Susan Morrow is comfortable in her second marriage; although it’s not perfect she enjoys her home and her children. She tells herself this is the life she wants. Her first marriage to Edward Sheffield was filled with her encouraging him to write and Edward making excuses. She hasn’t thought about Edward in years and then all of a sudden a manuscript arrives in the mail with a letter from Edward asking her to read his book. Susan waits until she has some quiet moments and then begins the book about some …
NOCTURNAL ANIMALS by Austin Wright.
Susan is quickly drawn into the fictional life of Tony Hastings and his family. On an ordinary drive to their summerhouse in Maine the unimaginable happened. At first Tony is left emotionally paralysed by the violence done to himself and his family. Slowly, he comes to terms with the fact that it happened but is unexpectedly drawn in to the often unexplainable quest for judgement both he and the local police seem to need in closing the case of what happened to Tony and his family.
“Nocturnal Animals” is a book within a book that seemed like an interesting concept when I first read about it. The first part of the book held my interest because I got caught up in Susan’s excitement at digging into the manuscript. I could relate to her wanting a quiet place and a set time frame to do the book justice. Reading along with Susan I was as shocked as she was at what was happening to the Hastings family. When Susan had to close the manuscript to address her life (which I very quickly became bored with) I, like Susan, couldn’t wait to get back to the manuscript. Unfortunately that feeling really didn’t last much past the first third of both the book and the book within the book.

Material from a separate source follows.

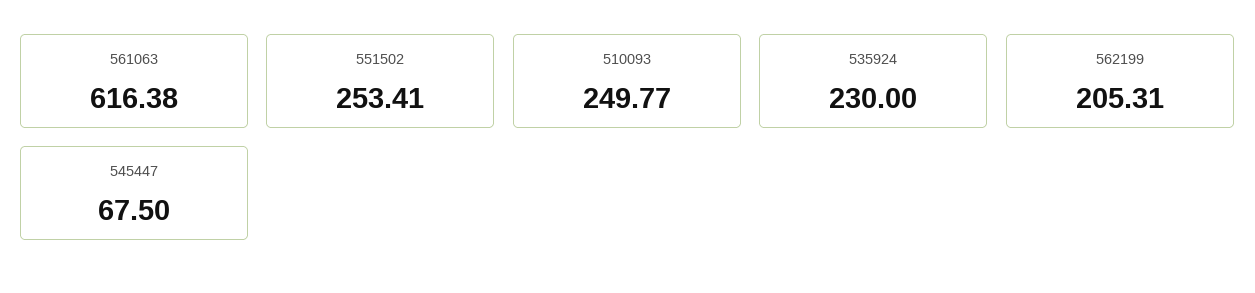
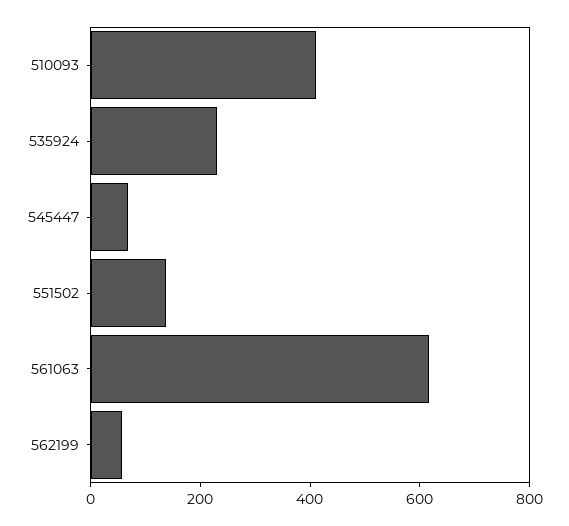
551502: 253.41 -> 150
510093: 249.77 -> 400
562199: 205.31 -> 50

I can’t say the writing was horrible – I’ve read worse – but the editor was asleep at his job on this one. This book was previously published under the title “Susan and Tony” so you would think this being the second go round the errors might have been caught? There were sentences that I had to read two and three times and still couldn’t make sense out of them. I just moved on hoping I didn’t miss some important piece of information. This does not endear me to the book I am reading.
I also kept waiting for the book to fulfill the promise in the cover description, “Susan is plunged into the past, forced to confront the darkness that inhabits her and driven to name the fear that gnaws at her future and will change her life.” Yeah – didn’t happen.
So why did I keep reading? There was an underlying sense that this book was going to surprise me with a big reveal at the end. I was optimistic that my fortitude would pay off. It didn’t. The ending I was expecting never materialized and in the case of both books I was left disappointed.
I’m giving this one 2 stars because the first third was, aside from the editing, interesting. It was too bad the rest didn’t live up to the hype. This book has been made into a movie. I may watch it if it ever makes it to the small screen but doubt I’ll go out of my way to do so.
ABOUT THE AUTHOR (from the Telegraph)
Austin Wright, an American novelist and English professor who died in 2003 at the age of 80. Despite having been praised by the likes of Saul Bellow, he remained little known in his lifetime.
Between 1969 and 1977, Austin Wright wrote three experimental novels – Camden’s Eyes, First Persons and The Morley Mythology – all of which played with ideas about fiction and narrative voice. The protagonists wake up to discover they are characters in novels, or hear voices in their head so fully fledged they have real names. There are books within books and minds within minds. While the action is pulpy – sex, blackmail, murder, suicide – the context is mundane, typically involving a mild-mannered, middle-aged academic. (Katharine Wright remembers being “freaked out” by the violence in her father’s books: “It was such a leap from the man, who was very sweet and shy, to these crimes.”)
‘He was interested in how the mind works,” Katharine Wright says of her father, “how it fools itself and how it tries to rationalize things.” Wright was an inveterate player of games and puzzles – at Christmas in 1974, he waited until everyone had opened their presents, then gleefully pulled out from behind the sofa a newly invented Rubik’s Cube he had bought and wrapped for himself. He was also a compulsive recorder of facts. On long car journeys, the rest of the family would tease him about all the information he had noted in his journal: where they stopped for petrol, what they ate and so on.Then, at the end of his life, his unique brain seemed to unpack itself, as if his most artful patterns of thought were spilling out uncontrolled. “Some horrible thing happened in his mind,” Katharine recalls. Doctors thought he might have Creutzfeldt-Jakob disease, though an autopsy later proved that wrong; the cause of Wright’s death remains a mystery.